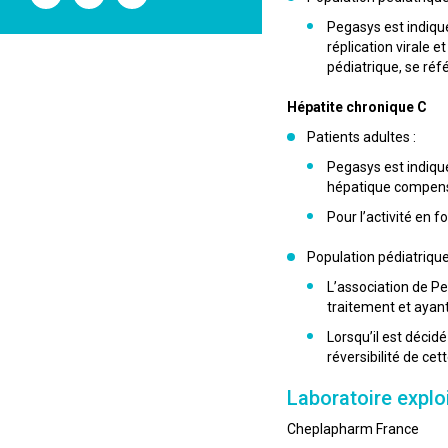
l'ANSM
l'ANSM
l'ANSM
sur
sur
sur
Pegasys est indiqu
Twitter
Youtube
Linkedin
réplication virale 
pédiatrique, se réfé
Hépatite chronique C
Patients adultes :
Pegasys est indiqu
hépatique compensée
Pour l’activité en f
Population pédiatrique
L’association de Pe
traitement et ayant
Lorsqu’il est décidé
réversibilité de cett
Laboratoire explo
Cheplapharm France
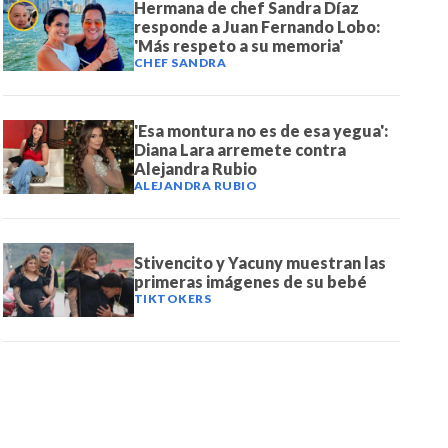
Hermana de chef Sandra Díaz
responde a Juan Fernando Lobo:
'Más respeto a su memoria'
CHEF SANDRA
'Esa montura no es de esa yegua':
Diana Lara arremete contra
Alejandra Rubio
ALEJANDRA RUBIO
Stivencito y Yacuny muestran las
primeras imágenes de su bebé
TIKTOKERS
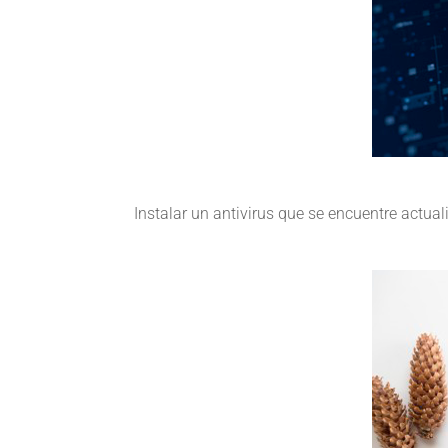
Instalar un antivirus que se encuentre actual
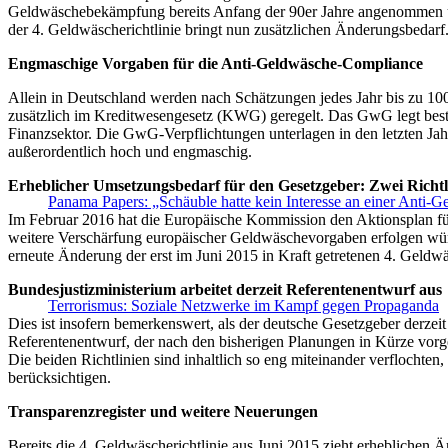
Geldwäschebekämpfung bereits Anfang der 90er Jahre angenommen und
der 4. Geldwäscherichtlinie bringt nun zusätzlichen Änderungsbedarf
Engmaschige Vorgaben für die Anti-Geldwäsche-Compliance
Allein in Deutschland werden nach Schätzungen jedes Jahr bis zu 1
zusätzlich im Kreditwesengesetz (KWG) geregelt. Das GwG legt besti
Finanzsektor. Die GwG-Verpflichtungen unterlagen in den letzten J
außerordentlich hoch und engmaschig.
Erheblicher Umsetzungsbedarf für den Gesetzgeber: Zwei Richtl
Panama Papers: „Schäuble hatte kein Interesse an einer Anti-G
Im Februar 2016 hat die Europäische Kommission den Aktionsplan für 
weitere Verschärfung europäischer Geldwäschevorgaben erfolgen wür
erneute Änderung der erst im Juni 2015 in Kraft getretenen 4. Geldwäs
Bundesjustizministerium arbeitet derzeit Referentenentwurf aus
Terrorismus: Soziale Netzwerke im Kampf gegen Propaganda
Dies ist insofern bemerkenswert, als der deutsche Gesetzgeber derzeit
Referentenentwurf, der nach den bisherigen Planungen in Kürze vorgele
Die beiden Richtlinien sind inhaltlich so eng miteinander verflochte
berücksichtigen.
Transparenzregister und weitere Neuerungen
Bereits die 4. Geldwäscherichtlinie aus Juni 2015 zieht erheblichen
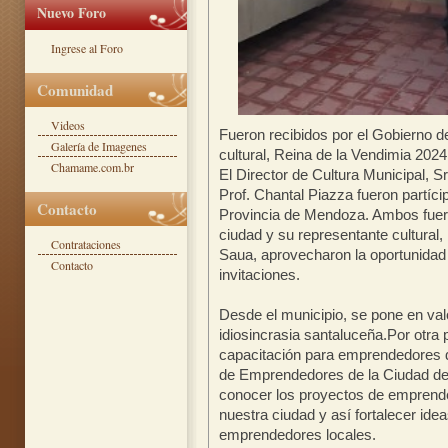
Nuevo Foro
Ingrese al Foro
Comunidad
Videos
Fueron recibidos por el Gobierno d
Galería de Imagenes
cultural, Reina de la Vendimia 2024
Chamame.com.br
El Director de Cultura Municipal, Sr
Prof. Chantal Piazza fueron partíci
Contacto
Provincia de Mendoza. Ambos fuero
ciudad y su representante cultural
Contrataciones
Saua, aprovecharon la oportunidad
Contacto
invitaciones.
Desde el municipio, se pone en valor
idiosincrasia santaluceña.Por otra 
capacitación para emprendedores de
de Emprendedores de la Ciudad de
conocer los proyectos de emprend
nuestra ciudad y así fortalecer ide
emprendedores locales.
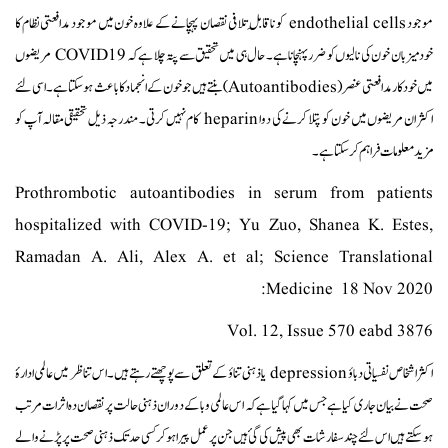
موجود endothelial cells کو ناقابلِ تلافی نقصان پہچانے کے علاوہ خون میں موجود مدافعتی نظام کا
خود میزبان خون کی نالیوں کو ضرر پہنچانا ہے۔ حال ہی میں تحقیق سے پتہ چلا ہے کہ COVID19 مریضوں
میں خودکار مدافعتی عنصر (Autoantibodies) بنتے ہیں جو خون کے انجماد کا باعث ہوسکتا ہے۔ اسی لئے
اکثر ان مریضوں میں خون کو پتلا کرنے کی دوا heparin کام نہیں کرتی۔ مندرجہ ذیل تحقیقی مقالہ آپ کو
مزید معلومات فراہم کرسکتا ہے۔
Prothrombotic autoantibodies in serum from patients
hospitalized with COVID-19; Yu Zuo, Shanea K. Estes,
Ramadan A. Ali, Alex A. et al; Science Translational
Medicine 18 Nov 2020:
Vol. 12, Issue 570 eabd 3876
اکثر اشخاص نفسیاتی دباؤ depression یا ذہنی تناؤ کے تعلق سے پوچھتے رہتے ہیں۔ اس تناظر میں عالمی ادارۂ
صحت نے بیان جاری کیا ہے جس میں کہا گیا ہے کہ اس عالمی وبا کے دوران ذہنی حالت پر نقصان دہ اثرات مرتب
ہو سکتے ہیں اس لئے چند سفارشات بھی پیش کی گئ ہیں جن پر عمل پیرا ہوکرکسی حد تک ذہنی صحت پر پڑنے والے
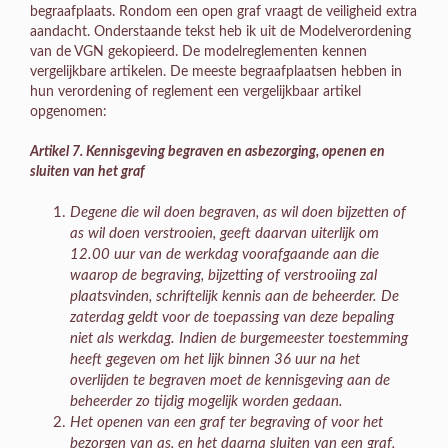
begraafplaats. Rondom een open graf vraagt de veiligheid extra
aandacht. Onderstaande tekst heb ik uit de Modelverordening
van de VGN gekopieerd. De modelreglementen kennen
vergelijkbare artikelen. De meeste begraafplaatsen hebben in
hun verordening of reglement een vergelijkbaar artikel
opgenomen:
Artikel 7. Kennisgeving begraven en asbezorging, openen en
sluiten van het graf
Degene die wil doen begraven, as wil doen bijzetten of
as wil doen verstrooien, geeft daarvan uiterlijk om
12.00 uur van de werkdag voorafgaande aan die
waarop de begraving, bijzetting of verstrooiing zal
plaatsvinden, schriftelijk kennis aan de beheerder. De
zaterdag geldt voor de toepassing van deze bepaling
niet als werkdag. Indien de burgemeester toestemming
heeft gegeven om het lijk binnen 36 uur na het
overlijden te begraven moet de kennisgeving aan de
beheerder zo tijdig mogelijk worden gedaan.
Het openen van een graf ter begraving of voor het
bezorgen van as, en het daarna sluiten van een graf,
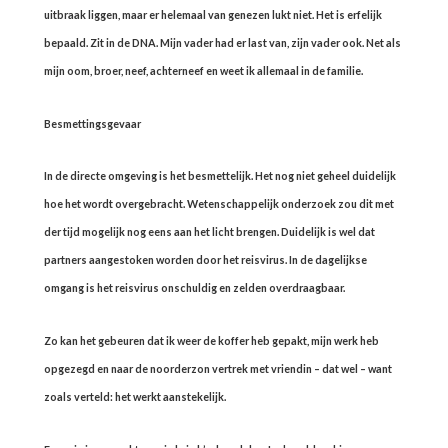
uitbraak liggen, maar er helemaal van genezen lukt niet. Het is erfelijk
bepaald. Zit in de DNA. Mijn vader had er last van, zijn vader ook. Net als
mijn oom, broer, neef, achterneef en weet ik allemaal in de familie.
Besmettingsgevaar
In de directe omgeving is het besmettelijk. Het nog niet geheel duidelijk
hoe het wordt overgebracht. Wetenschappelijk onderzoek zou dit met
der tijd mogelijk nog eens aan het licht brengen. Duidelijk is wel dat
partners aangestoken worden door het reisvirus. In de dagelijkse
omgang is het reisvirus onschuldig en zelden overdraagbaar.
Zo kan het gebeuren dat ik weer de koffer heb gepakt, mijn werk heb
opgezegd en naar de noorderzon vertrek met vriendin – dat wel – want
zoals verteld: het werkt aanstekelijk.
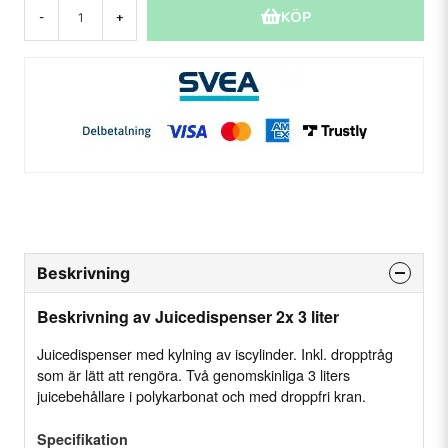
KÖP
-
+
Beskrivning
Beskrivning av Juicedispenser 2x 3 liter
Juicedispenser med kylning av iscylinder. Inkl. dropptråg
som är lätt att rengöra. Två genomskinliga 3 liters
juicebehållare i polykarbonat och med droppfri kran.
Specifikation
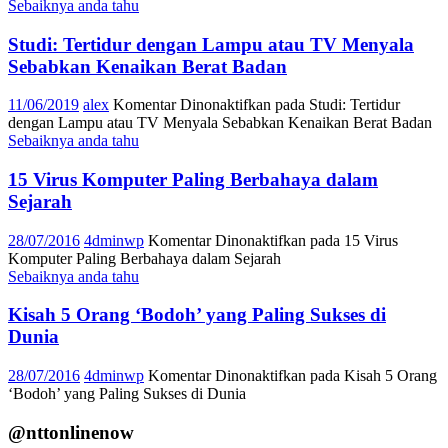
Sebaiknya anda tahu
Studi: Tertidur dengan Lampu atau TV Menyala
Sebabkan Kenaikan Berat Badan
11/06/2019
alex
Komentar Dinonaktifkan
pada Studi: Tertidur
dengan Lampu atau TV Menyala Sebabkan Kenaikan Berat Badan
Sebaiknya anda tahu
15 Virus Komputer Paling Berbahaya dalam
Sejarah
28/07/2016
4dminwp
Komentar Dinonaktifkan
pada 15 Virus
Komputer Paling Berbahaya dalam Sejarah
Sebaiknya anda tahu
Kisah 5 Orang ‘Bodoh’ yang Paling Sukses di
Dunia
28/07/2016
4dminwp
Komentar Dinonaktifkan
pada Kisah 5 Orang
‘Bodoh’ yang Paling Sukses di Dunia
@nttonlinenow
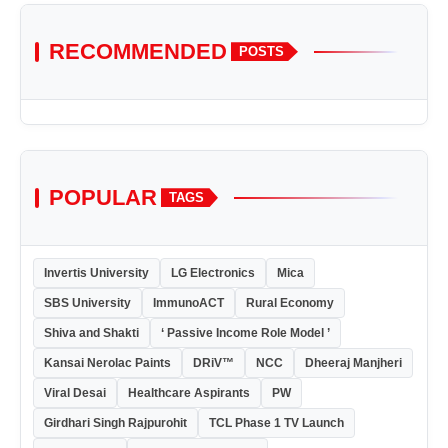
RECOMMENDED
POSTS
POPULAR
TAGS
Invertis University
LG Electronics
Mica
SBS University
ImmunoACT
Rural Economy
Shiva and Shakti
‘ Passive Income Role Model ’
Kansai Nerolac Paints
DRiV™
NCC
Dheeraj Manjheri
Viral Desai
Healthcare Aspirants
PW
Girdhari Singh Rajpurohit
TCL Phase 1 TV Launch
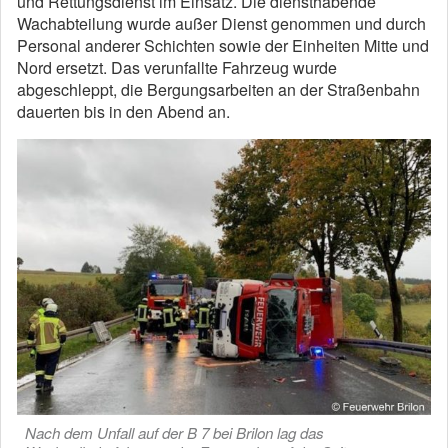
und Rettungsdienst im Einsatz. Die diensthabende
Wachabteilung wurde außer Dienst genommen und durch
Personal anderer Schichten sowie der Einheiten Mitte und
Nord ersetzt. Das verunfallte Fahrzeug wurde
abgeschleppt, die Bergungsarbeiten an der Straßenbahn
dauerten bis in den Abend an.
Nach dem Unfall auf der B 7 bei Brilon lag das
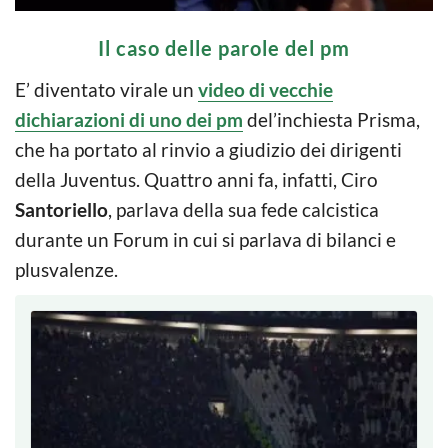
Il caso delle parole del pm
E’ diventato virale un
video di vecchie
dichiarazioni di uno dei pm
del’inchiesta Prisma,
che ha portato al rinvio a giudizio dei dirigenti
della Juventus. Quattro anni fa, infatti, Ciro
Santoriello
, parlava della sua fede calcistica
durante un Forum in cui si parlava di bilanci e
plusvalenze.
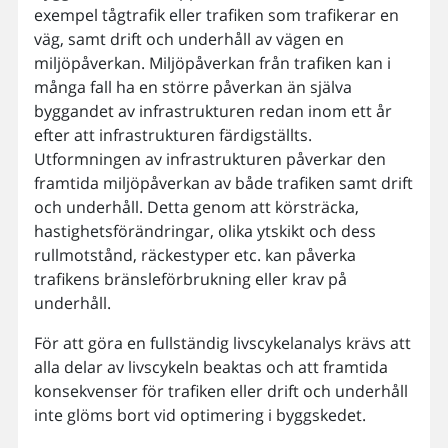
exempel tågtrafik eller trafiken som trafikerar en
väg, samt drift och underhåll av vägen en
miljöpåverkan. Miljöpåverkan från trafiken kan i
många fall ha en större påverkan än själva
byggandet av infrastrukturen redan inom ett år
efter att infrastrukturen färdigställts.
Utformningen av infrastrukturen påverkar den
framtida miljöpåverkan av både trafiken samt drift
och underhåll. Detta genom att körsträcka,
hastighetsförändringar, olika ytskikt och dess
rullmotstånd, räckestyper etc. kan påverka
trafikens bränsleförbrukning eller krav på
underhåll.
För att göra en fullständig livscykelanalys krävs att
alla delar av livscykeln beaktas och att framtida
konsekvenser för trafiken eller drift och underhåll
inte glöms bort vid optimering i byggskedet.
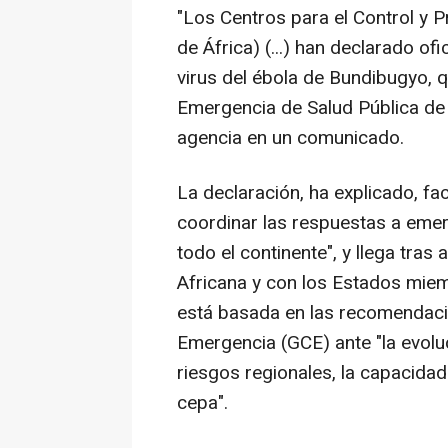
"Los Centros para el Control y
de África) (...) han declarado of
virus del ébola de Bundibugyo,
Emergencia de Salud Pública de I
agencia en un comunicado.
La declaración, ha explicado, fac
coordinar las respuestas a emerg
todo el continente", y llega tras
Africana y con los Estados mie
está basada en las recomendaci
Emergencia (GCE) ante "la evoluc
riesgos regionales, la capacidad
cepa".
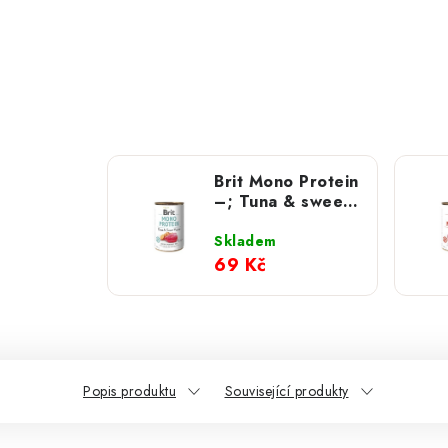
Brit Mono Protein
–; Tuna & sweet
Potato 400 g
Skladem
69 Kč
Popis produktu
Související produkty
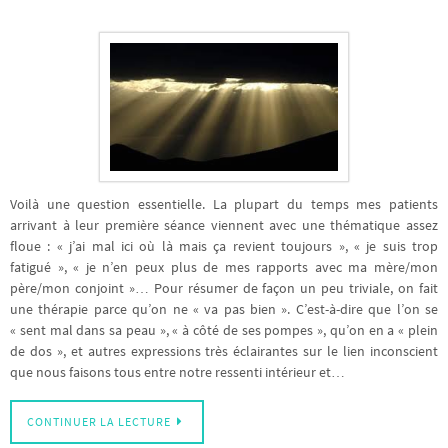
Voilà une question essentielle. La plupart du temps mes patients
arrivant à leur première séance viennent avec une thématique assez
floue : « j’ai mal ici où là mais ça revient toujours », « je suis trop
fatigué », « je n’en peux plus de mes rapports avec ma mère/mon
père/mon conjoint »… Pour résumer de façon un peu triviale, on fait
une thérapie parce qu’on ne « va pas bien ». C’est-à-dire que l’on se
« sent mal dans sa peau », « à côté de ses pompes », qu’on en a « plein
de dos », et autres expressions très éclairantes sur le lien inconscient
que nous faisons tous entre notre ressenti intérieur et…
CONTINUER LA LECTURE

- Work order:
Exact repeats of the lines from the first one in the data through the line containing "Referentenentwurf, der nach" make up the answer. Pictures do not.

- Solution for this task:
l'ANSM
l'ANSM
l'ANSM
sur
sur
sur
Pegasys est indiqu
Twitter
Youtube
Linkedin
réplication virale 
pédiatrique, se réfé
Hépatite chronique C
Patients adultes :
Pegasys est indiqu
hépatique compensée
Pour l’activité en f
Population pédiatrique
L’association de Pe
traitement et ayant
Lorsqu’il est décidé
réversibilité de cett
Laboratoire explo
Cheplapharm France
Hermana de chef Sandra Díaz
responde a Juan Fernando Lobo:
'Más respeto a su memoria'
CHEF SANDRA
'Esa montura no es de esa yegua':
Diana Lara arremete contra
Alejandra Rubio
ALEJANDRA RUBIO
Stivencito y Yacuny muestran las
primeras imágenes de su bebé
TIKTOKERS
Instalar un antivirus que se encuentre actual
Geldwäschebekämpfung bereits Anfang der 90er Jahre angenommen und
der 4. Geldwäscherichtlinie bringt nun zusätzlichen Änderungsbedarf
Engmaschige Vorgaben für die Anti-Geldwäsche-Compliance
Allein in Deutschland werden nach Schätzungen jedes Jahr bis zu 1
zusätzlich im Kreditwesengesetz (KWG) geregelt. Das GwG legt besti
Finanzsektor. Die GwG-Verpflichtungen unterlagen in den letzten J
außerordentlich hoch und engmaschig.
Erheblicher Umsetzungsbedarf für den Gesetzgeber: Zwei Richtl
Panama Papers: „Schäuble hatte kein Interesse an einer Anti-G
Im Februar 2016 hat die Europäische Kommission den Aktionsplan für 
weitere Verschärfung europäischer Geldwäschevorgaben erfolgen wür
erneute Änderung der erst im Juni 2015 in Kraft getretenen 4. Geldwäs
Bundesjustizministerium arbeitet derzeit Referentenentwurf aus
Terrorismus: Soziale Netzwerke im Kampf gegen Propaganda
Dies ist insofern bemerkenswert, als der deutsche Gesetzgeber derzeit
Referentenentwurf, der nach den bisherigen Planungen in Kürze vorgele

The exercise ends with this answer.